In Fig. FIG. 4 shows a circuit diagram for a process circuit, as is the case for a detector 13 can be used which has four output leads 50, 51, 52 and 53, respectively, leading from the electrodes 25, 26, 27 and 28 respectively. These lines are connected to filters 54, 55, 56 and 57, respectively, which are either the first or second harmonic components of the frequency of rotation of the image 40 of the star (Fig. 2) let through. These signals are amplified in amplifiers 58, 59, 60 and 61, respectively, and then a suitable processing circuit 62 which then performs a servo azimuth adjustment

»3 and a servo height adjustment 64 energized that He fulfills the task of the servo system 16 and corrects the position of the optical axis 12 by one Mutation of the image 40 about the optical axis 12 is necessary.

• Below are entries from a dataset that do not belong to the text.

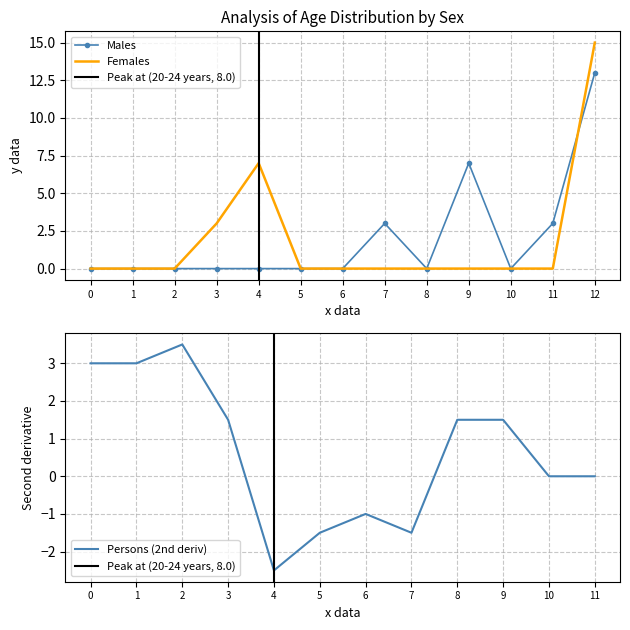

True or false: Males has a value of 0 at 1.

True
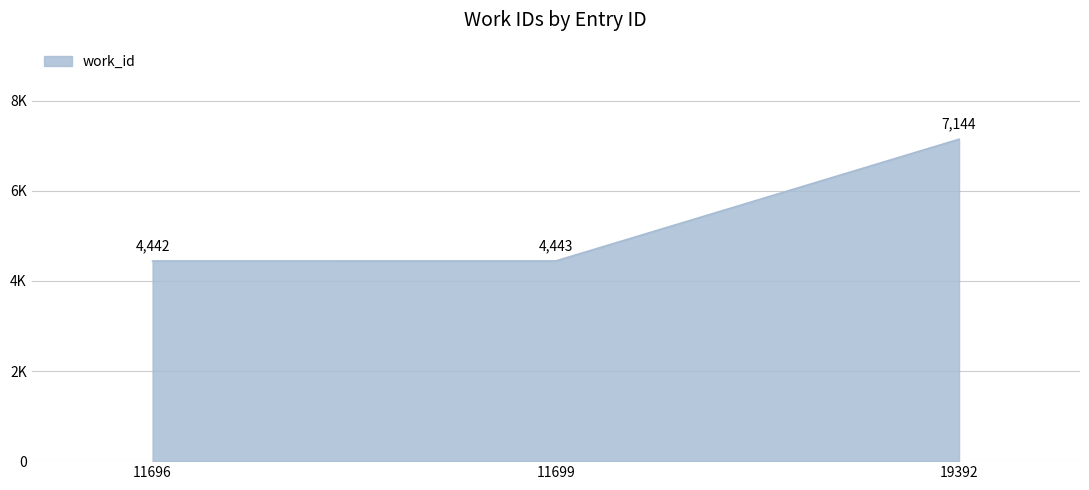

The value at 19392 is 2472. True or false?

False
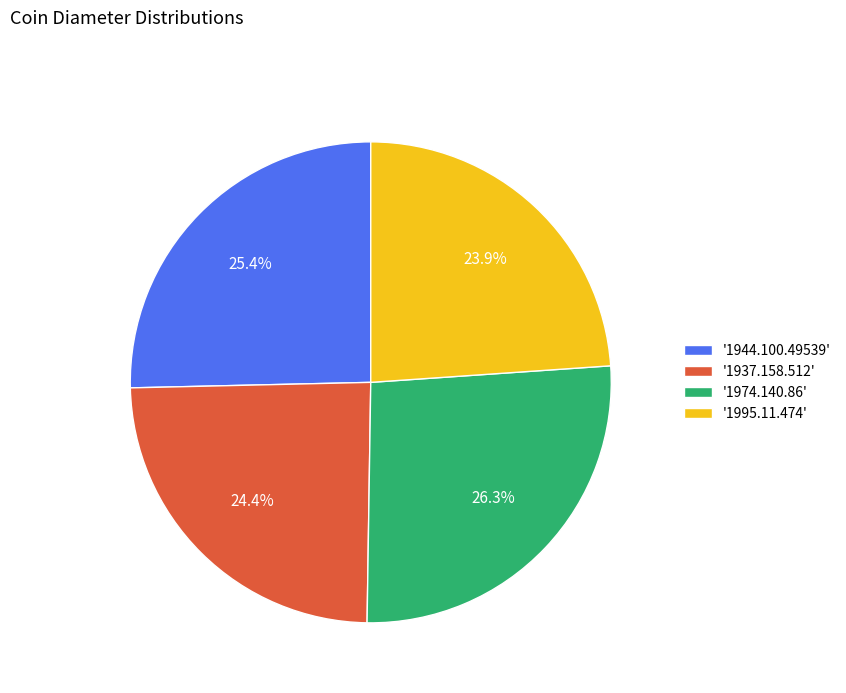

Between '1995.11.474' and '1944.100.49539', which is larger?

'1944.100.49539'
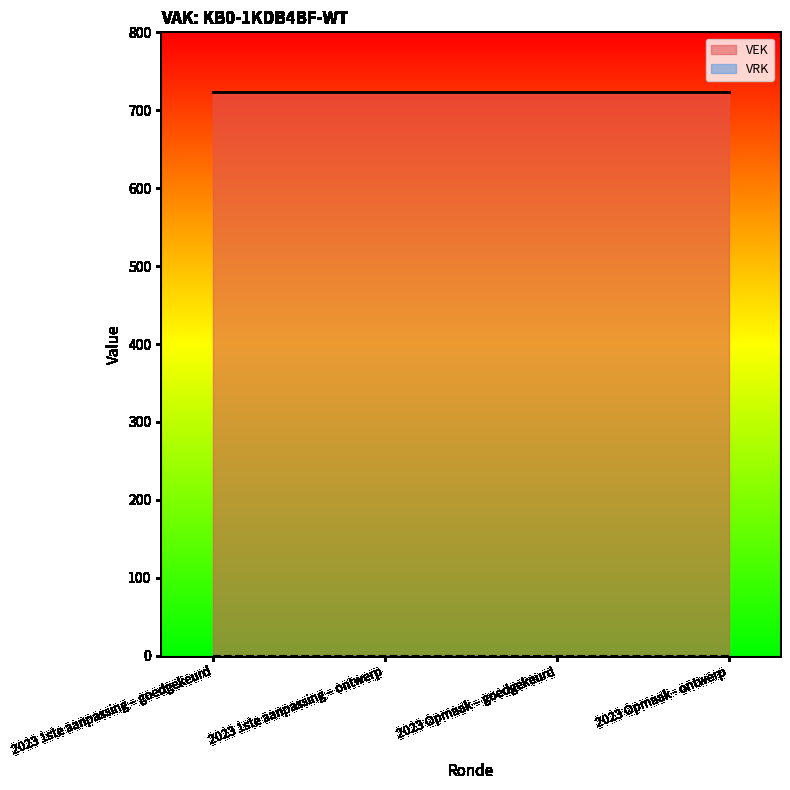

Reading left to right, what are all the values shown in this chart?

VEK: 723	723	723	723
VRK: 0	0	0	0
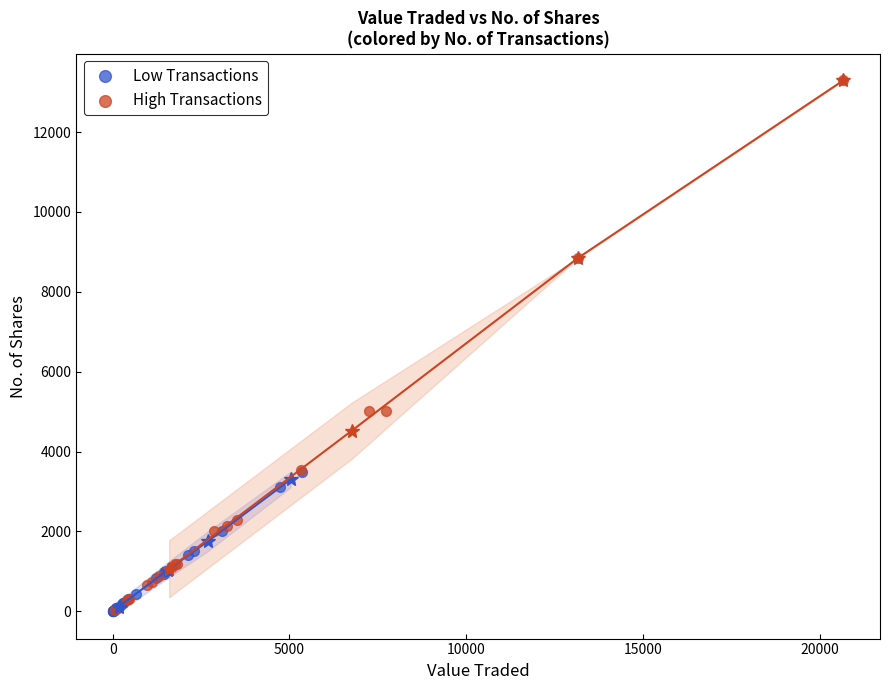

Which series reaches the maximum Y coordinate?

High Transactions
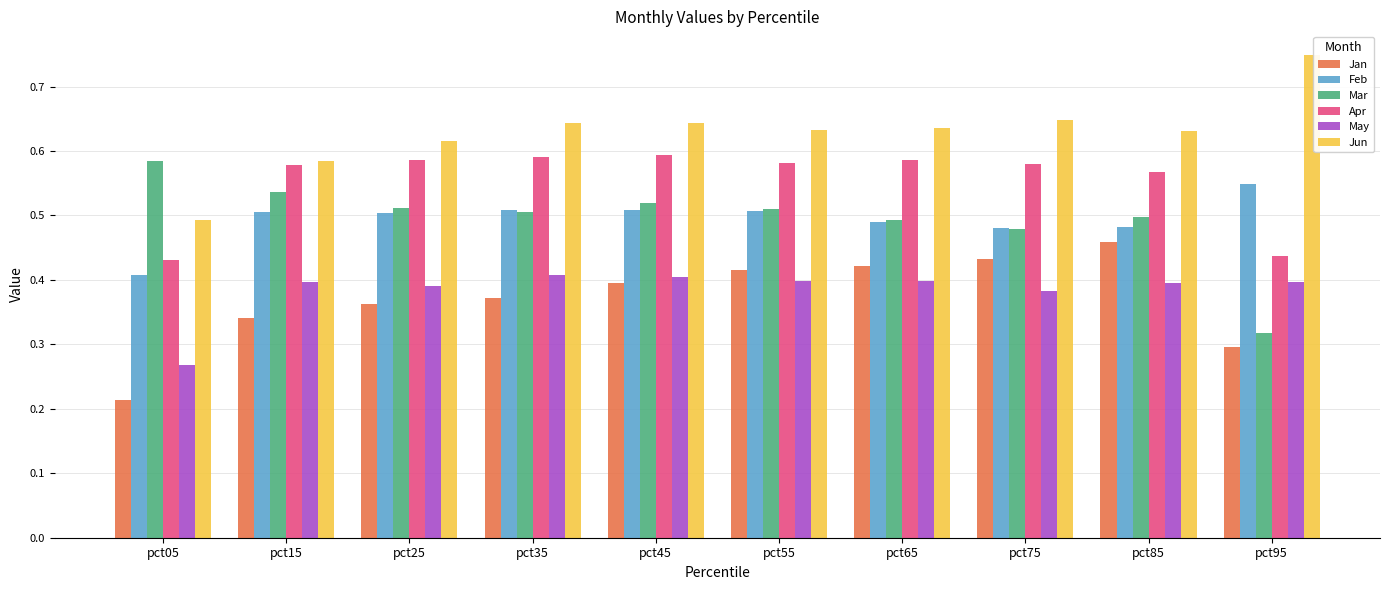

What are all the series names shown in the legend?

Jan, Feb, Mar, Apr, May, Jun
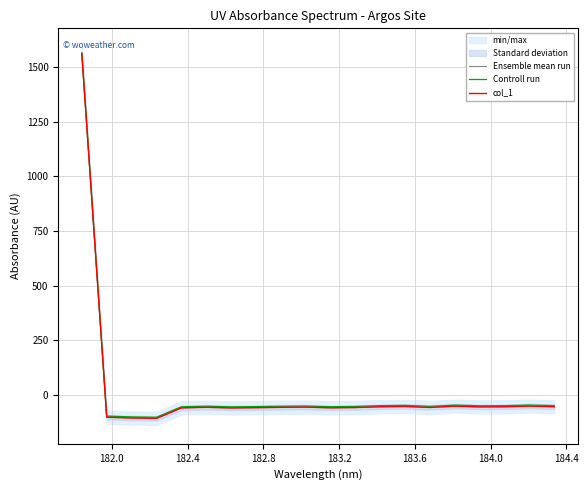

What is the sum of all col_1 values?

361.5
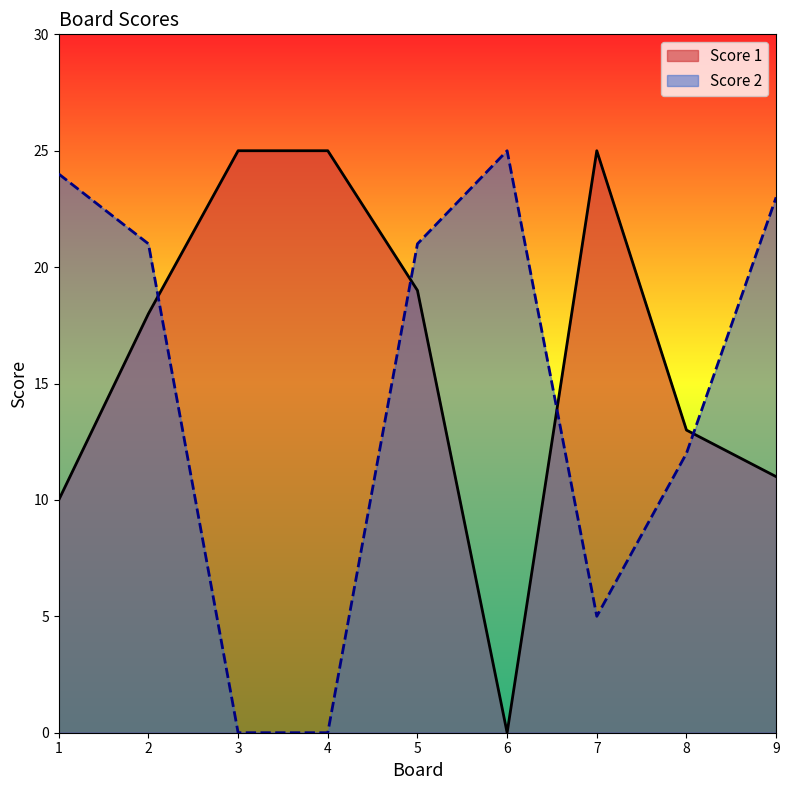

Which label corresponds to the smallest value in the chart?

6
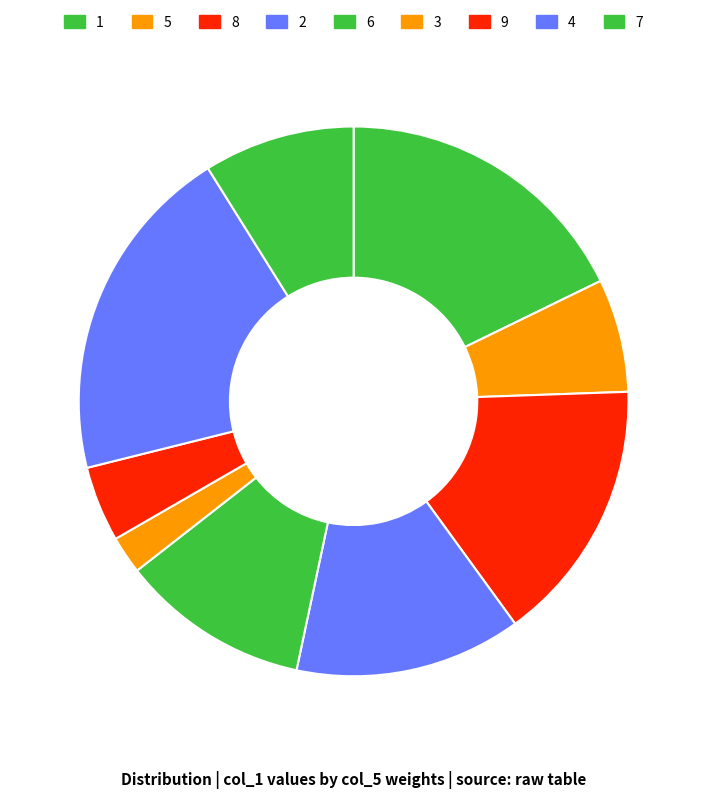

How many slices are in this pie chart?

9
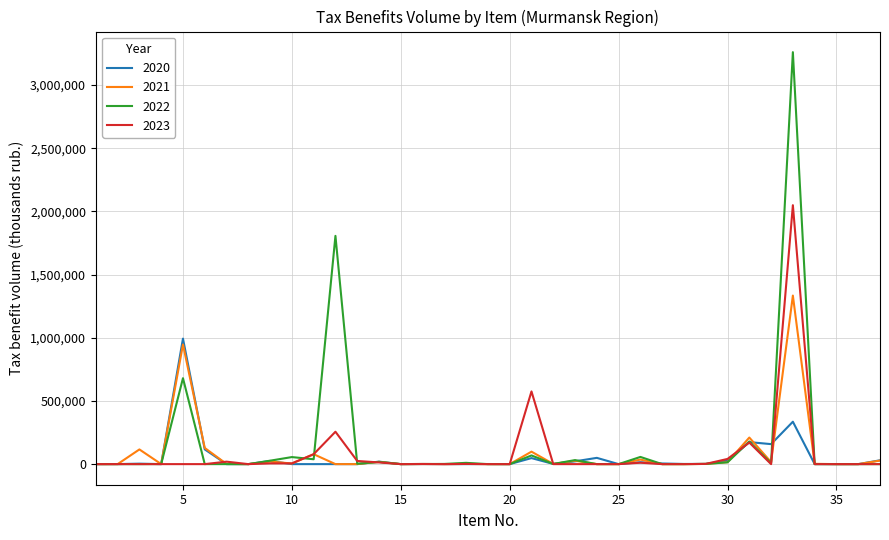

True or false: 2021 has more than 0 points higher than both neighbors.

True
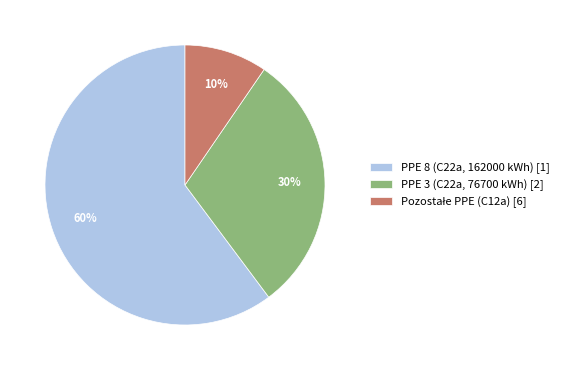

How many slices are in this pie chart?

3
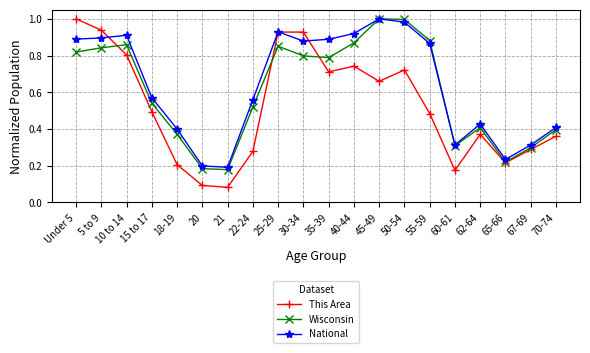

What position from the right is 20?

15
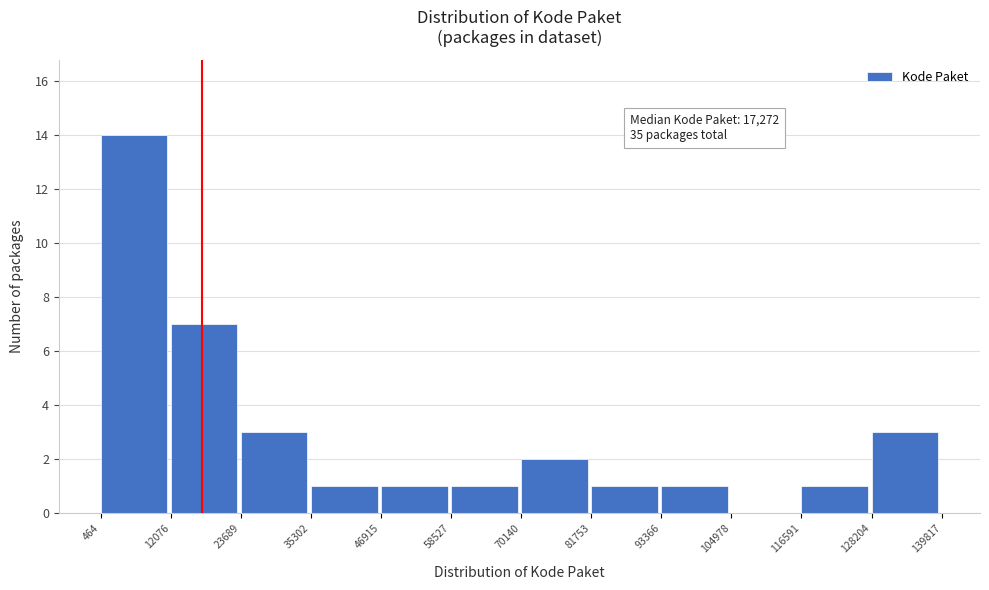

Which range on the x-axis has the tallest bar?

464 to 12076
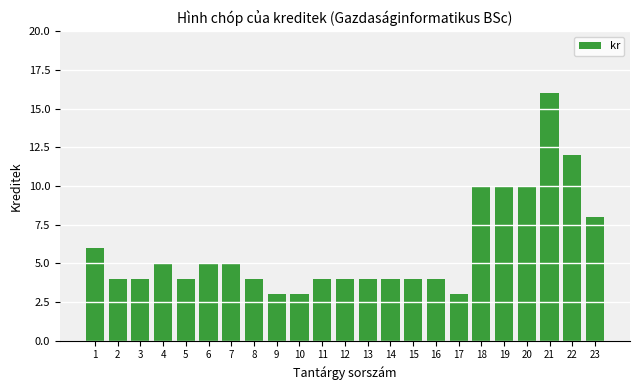

How many categories are shown in the chart?

23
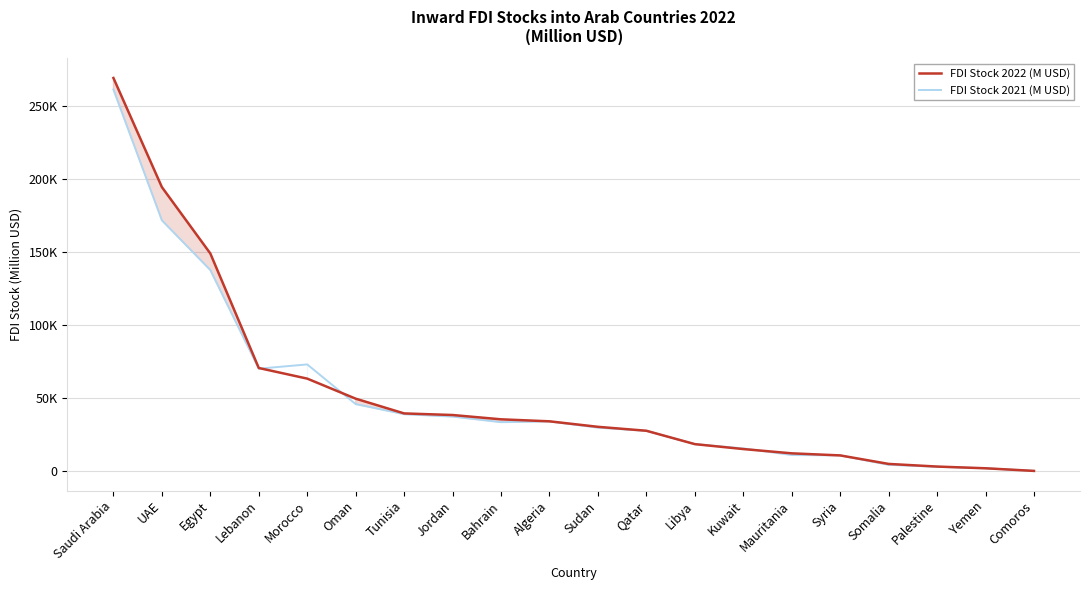

What is the total value across all series at Syria?

21485.8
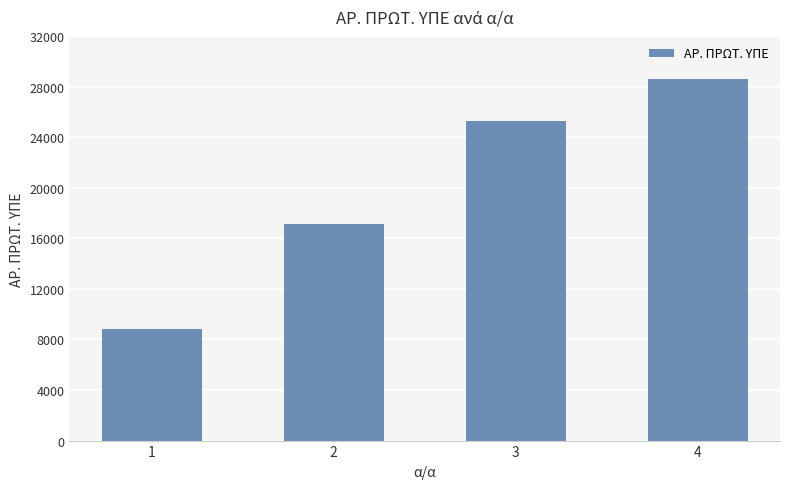

Reading right to left, list all the values displayed in this chart.

28610	25267	17177	8855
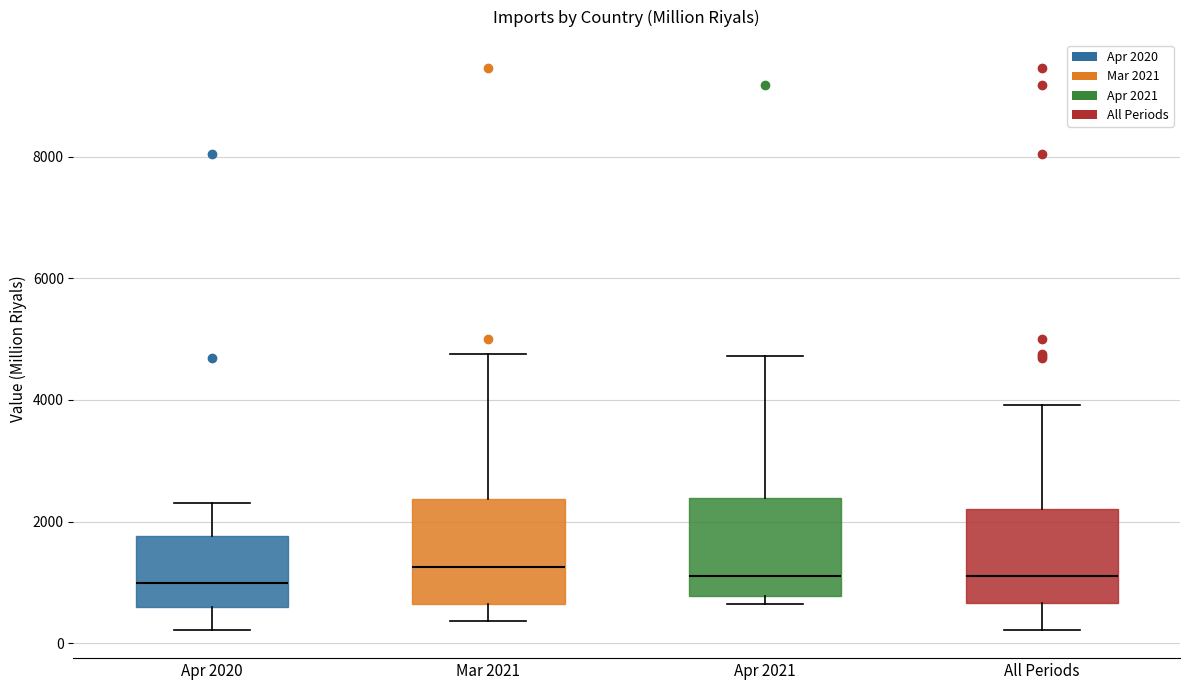

Where is the lower edge of the box for Apr 2021 on the y-axis? The values are not printed on the chart, so give them approximately, as read against the axis.

800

The person skilled in the art is able to make a number of modifications and changes within the scope of the invention. The invention is therefore not intended to be limited by the description; rather, it is through defines the claims.

1 sheet of drawings

Claims (3)

Patent claims: 1. Photoelectric detector for a device for determining and correcting the positional deviation a moving body opposite a fixed beam, especially for a star tracking device, wherein the detector has a plurality of electrically isolated photoresistive surfaces has symmetrical to the optical axis, on which the vibrated Image of the beam source is imaged, characterized in that adjacent Areas of different photoresist surfaces (20, 21, 22, 23) in one mutual Distance from one another are smaller than the total oscillation amplitude of the image (40), and that each photoresist surface (20 to 23) consists of several, spaced apart, electrically interconnected strips (30, 31, 32, 33) consists, where strip width plus Distance corresponds approximately to the oscillation amplitude of the image (40). 2. Detector according to claim 1, characterized in that four comb-shaped photoresistive surface quadrants (20 to 23) are arranged symmetrically to the optical axis, the strips (30 to 33) of all surfaces are arranged parallel to each other and the free ends of the strips of adjacent surfaces face each other at a distance. 3. Detector according to claims 1 and 2, characterized in that the separate photoresist surfaces (20 to 23) are formed on a common semiconductor layer.